70 Zoals Hij eeuwen geleden beloofd had Door de mond zijner heilige profeten: (aiōn g165)
Even as he promised by ye mouth of his holy prophetes which were sens ye worlde began (aiōn g165)
71 Om ons redding te brengen van onze vijanden, En uit de hand van al, die ons haten.
That we shuld be saved from oure enemies and from the hondis of all that hate vs:
72 Om Zich te ontfermen over onze vaderen, En zijn heilig Verbond te gedenken,
To fulfill the mercy promised to oure fathers and to remember his holy covenaunt.
73 De eed, die Hij zwoer, Aan Abraham, onzen vader.
And to performe the oothe which he sware to oure father Adraham
74 Om ons te vergunnen, om zonder vrees, Uit de hand onzer vijanden verlost,
for to geve vs.

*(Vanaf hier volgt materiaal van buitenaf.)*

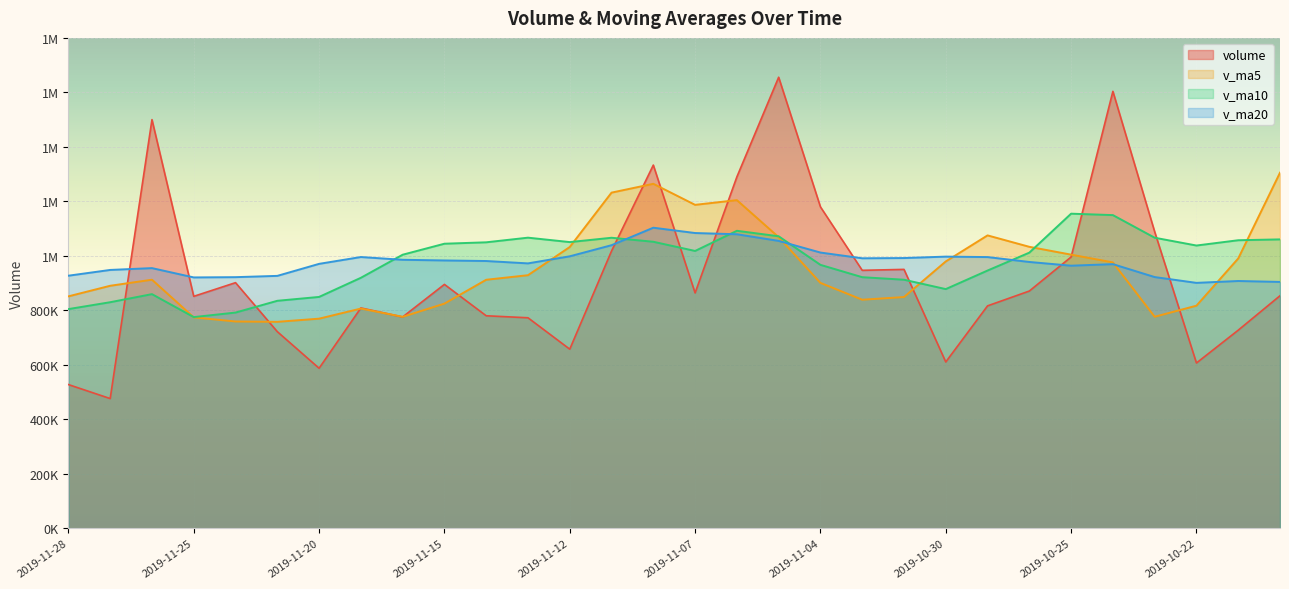

What is the highest value of the v_ma10 series?

1154741.3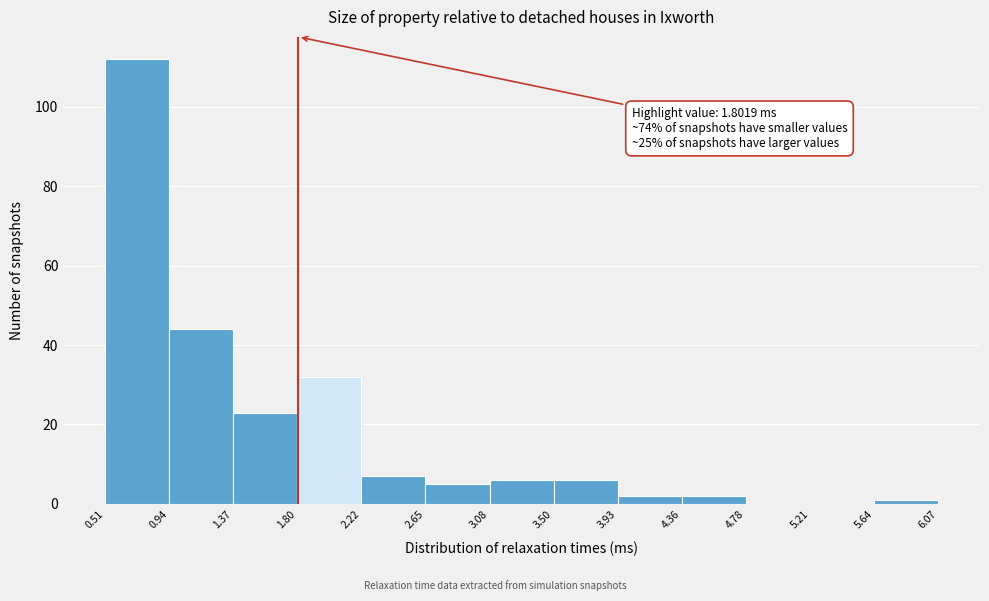

Which range on the x-axis has the tallest bar?

0.51 to 0.94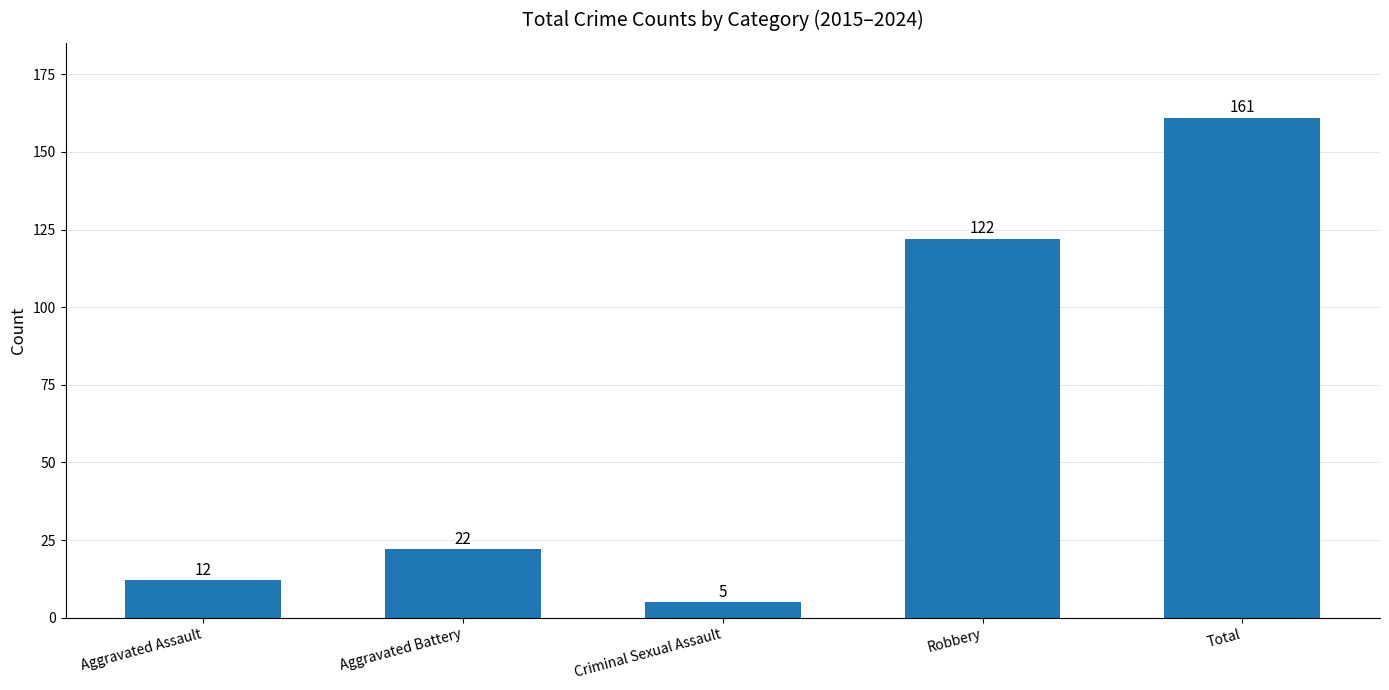

What is the sum of the values at Aggravated Assault and Robbery?

134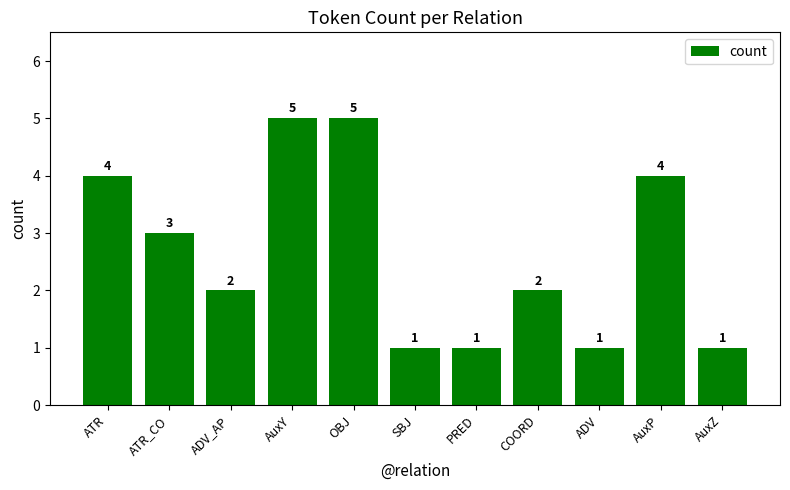

What is the average value?

3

That we delyvered oute of ye hondes of oure enemyes myght serve him with oute feare
75 Hem te dienen, vroom en rechtschapen, Voor zijn aanschijn al onze dagen.
all the dayes of oure lyfe in suche holynes and ryghtewesnes that are accept before him.
76 En Gij nu, kleine knaap, Zult profeet van den Allerhoogste worden genoemd; Want ge zult uitgaan voor den Heer, Om zijn wegen te bereiden.
And thou chylde shalt be called the Prophet of the hyest: for thou shalt goo before the face of the lorde to prepare his wayes:
77 Om zijn volk het heil te doen kennen In de vergiffenis zijner zonden,
And to geve knowlege of salvacion vnto his people for the remission of synnes:
78 Door de tedere ontferming van onzen God, Die ons de Dageraad uit den hoge zal brengen.
Through the tender mercy of oure God wherby the daye springe from an hye hath visited vs.
79 Om te verlichten, die in duisternis zijn, En in de schaduw van de dood zijn gezeten; Om onze schreden te richten Naar de weg van de vrede.
To geve light to the that sate in darcknes and in shadowe of deth and to gyde oure fete into the waye of peace.
80 En de knaap groeide op, en kreeg een krachtige geest. Hij bleef in de woestijn tot de dag, dat hij voor Israël zou optreden.
And the chylde grew and wexed stronge in sprete and was in wyldernes tyll the daye cam when he shuld shewe him sylfe vnto the Israhelites.